**What to work on:** Lines in the listing below that hold "tumor" are the ones to copy.

**Exercise material:**
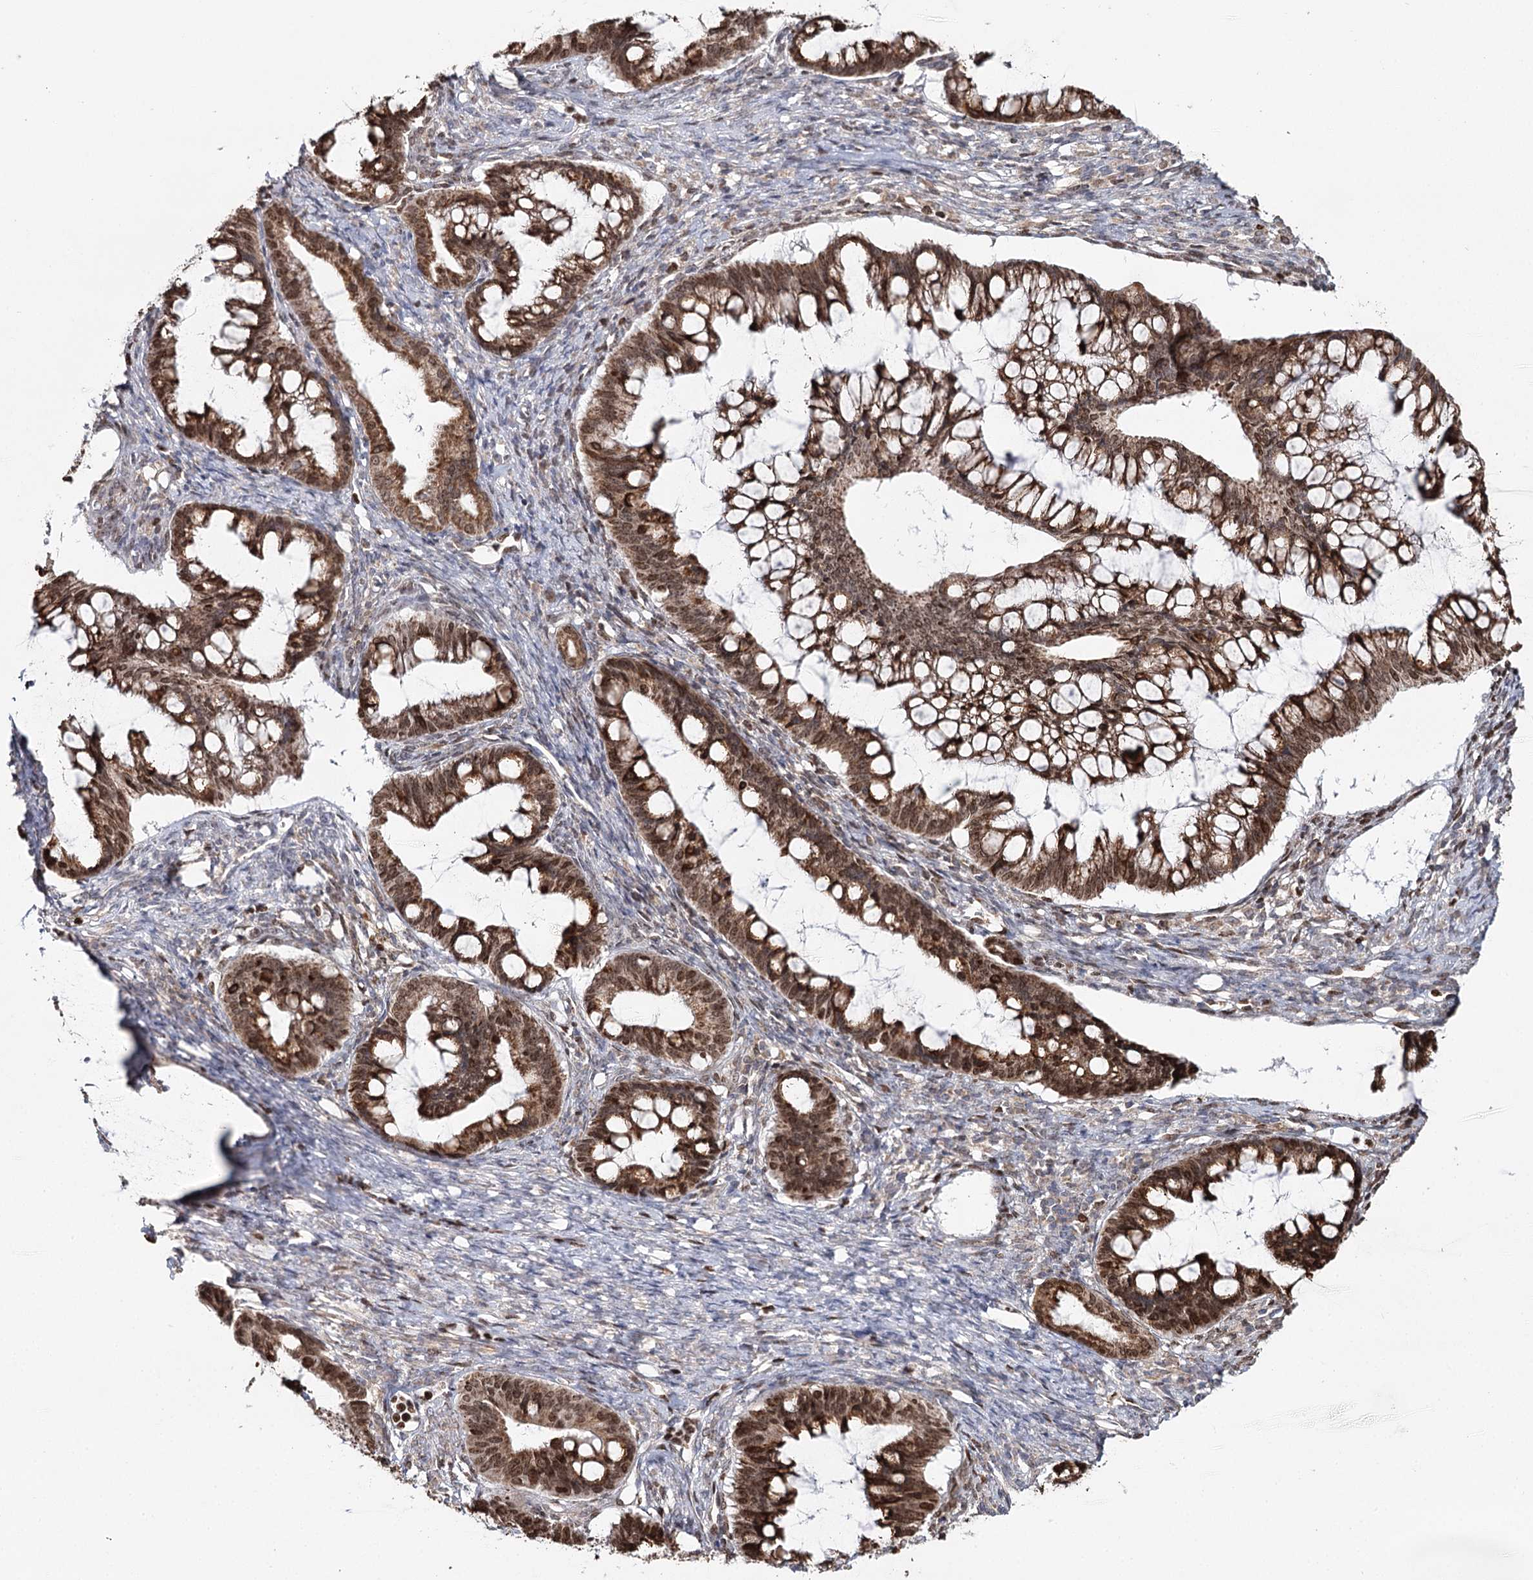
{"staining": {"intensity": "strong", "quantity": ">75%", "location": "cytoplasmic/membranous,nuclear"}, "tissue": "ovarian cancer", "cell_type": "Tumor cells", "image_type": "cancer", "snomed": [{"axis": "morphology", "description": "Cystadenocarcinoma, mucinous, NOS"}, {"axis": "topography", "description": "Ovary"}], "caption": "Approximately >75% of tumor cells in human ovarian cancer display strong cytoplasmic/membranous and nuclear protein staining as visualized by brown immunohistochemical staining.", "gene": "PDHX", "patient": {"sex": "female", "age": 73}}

---

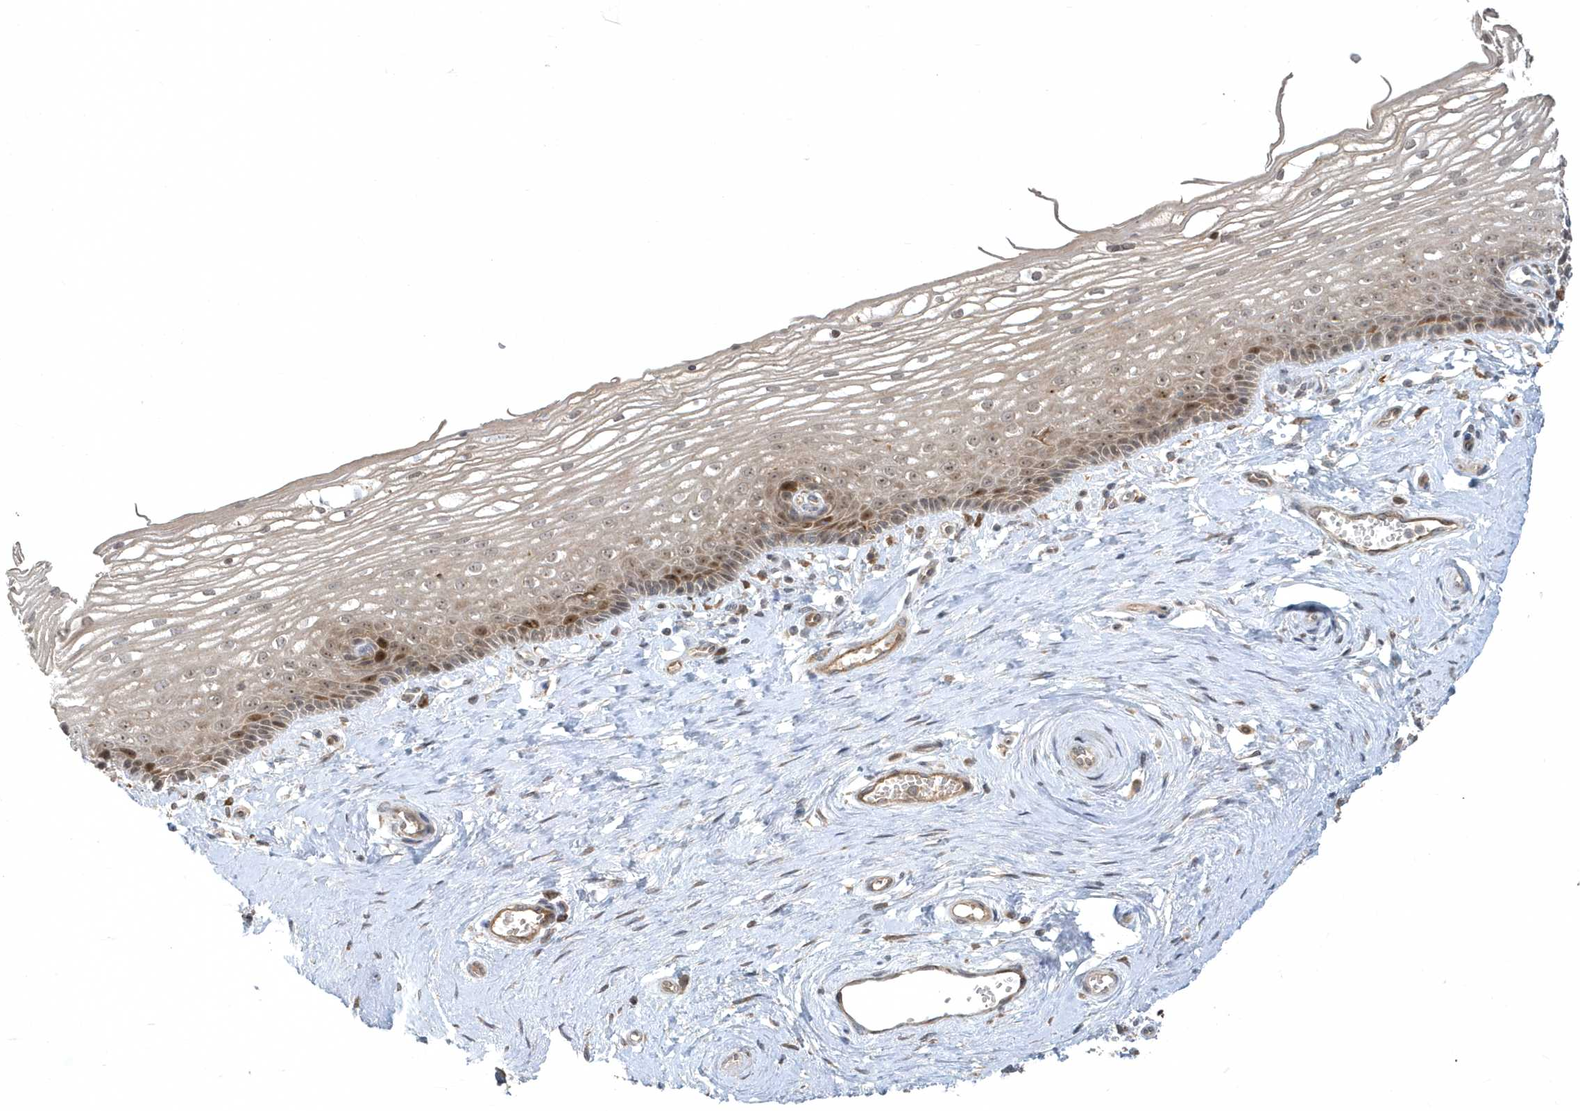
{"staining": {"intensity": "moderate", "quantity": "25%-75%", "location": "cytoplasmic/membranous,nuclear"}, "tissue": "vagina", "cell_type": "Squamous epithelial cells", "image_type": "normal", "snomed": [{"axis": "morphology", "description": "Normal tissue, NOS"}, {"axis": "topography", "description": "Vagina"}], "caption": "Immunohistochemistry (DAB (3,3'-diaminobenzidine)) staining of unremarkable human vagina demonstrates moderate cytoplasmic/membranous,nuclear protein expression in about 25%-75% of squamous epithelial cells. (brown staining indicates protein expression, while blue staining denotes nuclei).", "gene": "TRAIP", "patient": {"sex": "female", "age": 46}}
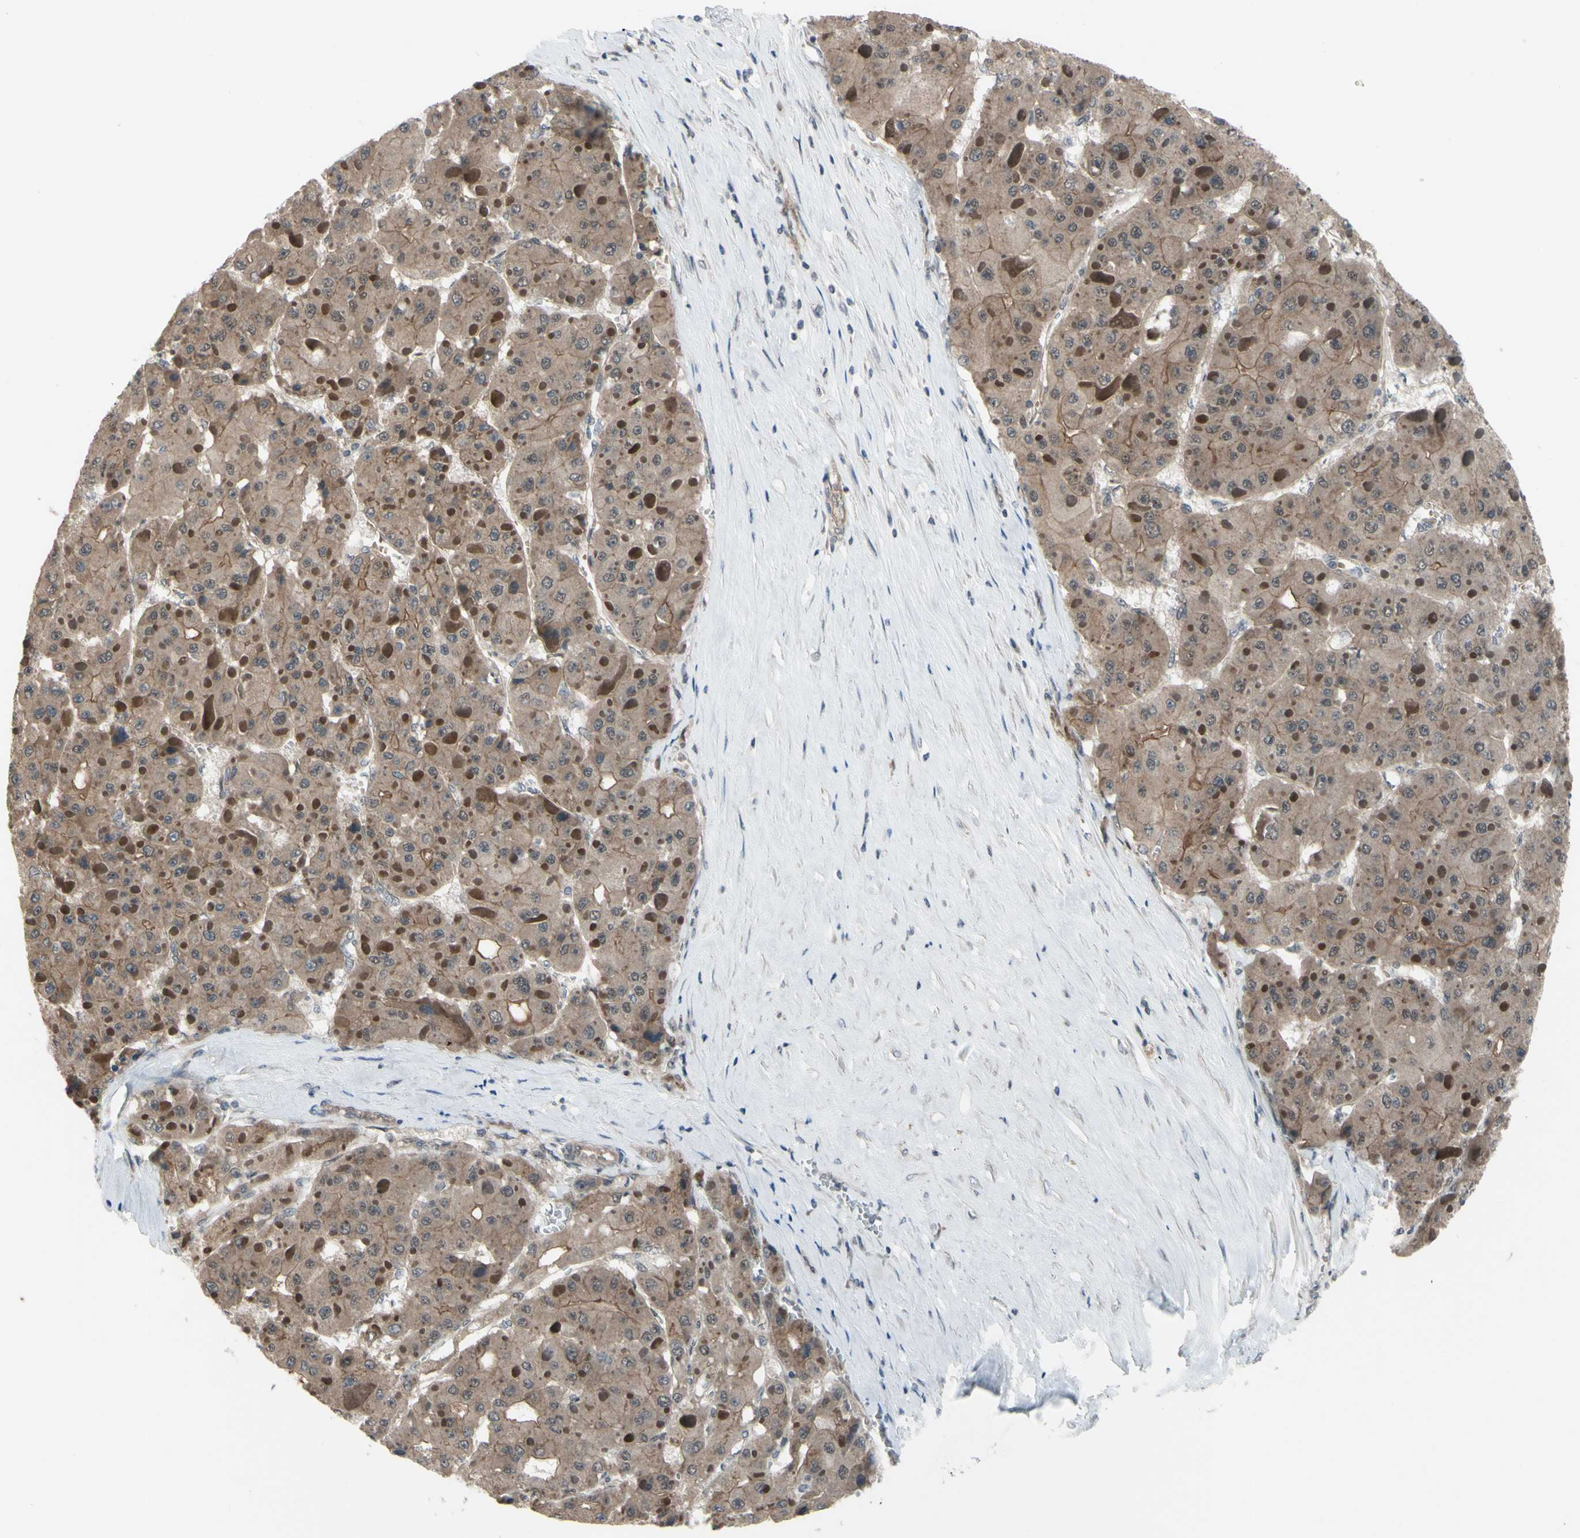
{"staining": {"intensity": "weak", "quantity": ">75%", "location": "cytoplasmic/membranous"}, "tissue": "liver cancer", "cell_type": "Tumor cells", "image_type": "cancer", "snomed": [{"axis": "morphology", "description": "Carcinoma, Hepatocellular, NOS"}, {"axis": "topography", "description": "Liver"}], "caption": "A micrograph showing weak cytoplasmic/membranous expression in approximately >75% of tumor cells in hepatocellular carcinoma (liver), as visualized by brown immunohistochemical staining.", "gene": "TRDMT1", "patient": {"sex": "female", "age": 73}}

...

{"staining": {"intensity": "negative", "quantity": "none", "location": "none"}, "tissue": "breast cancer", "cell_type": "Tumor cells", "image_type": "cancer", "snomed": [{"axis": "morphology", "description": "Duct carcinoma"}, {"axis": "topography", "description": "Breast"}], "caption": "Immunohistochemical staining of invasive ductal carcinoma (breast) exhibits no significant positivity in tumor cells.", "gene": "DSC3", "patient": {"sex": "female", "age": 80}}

**Result for this exercise:**
{"staining": {"intensity": "strong", "quantity": ">75%", "location": "cytoplasmic/membranous,nuclear"}, "tissue": "ovarian cancer", "cell_type": "Tumor cells", "image_type": "cancer", "snomed": [{"axis": "morphology", "description": "Cystadenocarcinoma, mucinous, NOS"}, {"axis": "topography", "description": "Ovary"}], "caption": "Approximately >75% of tumor cells in human ovarian cancer display strong cytoplasmic/membranous and nuclear protein staining as visualized by brown immunohistochemical staining.", "gene": "PDHX", "patient": {"sex": "female", "age": 73}}
{"staining": {"intensity": "weak", "quantity": ">75%", "location": "cytoplasmic/membranous"}, "tissue": "liver cancer", "cell_type": "Tumor cells", "image_type": "cancer", "snomed": [{"axis": "morphology", "description": "Carcinoma, Hepatocellular, NOS"}, {"axis": "topography", "description": "Liver"}], "caption": "A micrograph showing weak cytoplasmic/membranous expression in approximately >75% of tumor cells in hepatocellular carcinoma (liver), as visualized by brown immunohistochemical staining.", "gene": "TRDMT1", "patient": {"sex": "female", "age": 73}}
{"staining": {"intensity": "negative", "quantity": "none", "location": "none"}, "tissue": "breast cancer", "cell_type": "Tumor cells", "image_type": "cancer", "snomed": [{"axis": "morphology", "description": "Duct carcinoma"}, {"axis": "topography", "description": "Breast"}], "caption": "Immunohistochemical staining of invasive ductal carcinoma (breast) exhibits no significant positivity in tumor cells.", "gene": "DSC3", "patient": {"sex": "female", "age": 80}}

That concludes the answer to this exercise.